> **PROBLEM DETAILS**: Starting from the line with "optical sensors. I drag myself", transcribe each line to the end of the records below. Copy them exactly and write nothing else.

> **EXTRACTED RECORDS**:
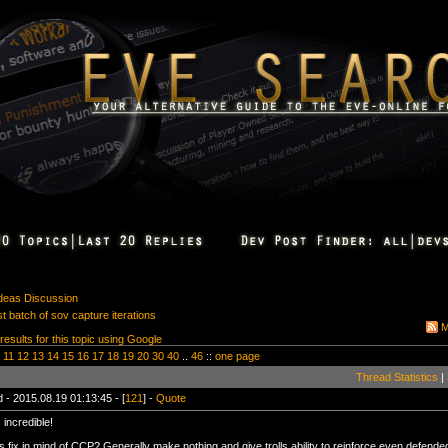
Ideas Discussion
st batch of sov capture iterations
M
 results for this topic using Google
11
12
13
14
15
16
17
18
19
20
30
40
..
46
::
one page
Thread Statistics
|
 - 2015.08.19 01:13:45 - [
121
] -
Quote
 incredible!
s fix in mind of CCP? Generally make nothing and give trolls ability to reinforce even defend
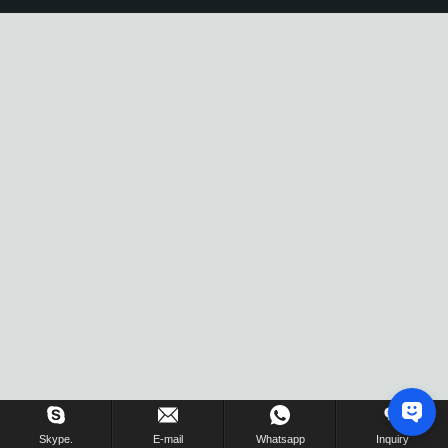
Skype.
E-mail
Whatsapp
Inquiry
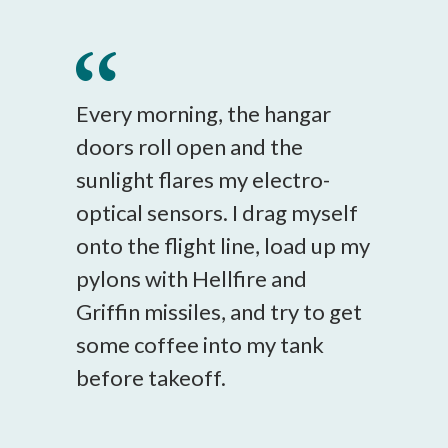
Every morning, the hangar
doors roll open and the
sunlight flares my electro-
optical sensors. I drag myself
onto the flight line, load up my
pylons with Hellfire and
Griffin missiles, and try to get
some coffee into my tank
before takeoff.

> **TASK OUTPUT**:
optical sensors. I drag myself
onto the flight line, load up my
pylons with Hellfire and
Griffin missiles, and try to get
some coffee into my tank
before takeoff.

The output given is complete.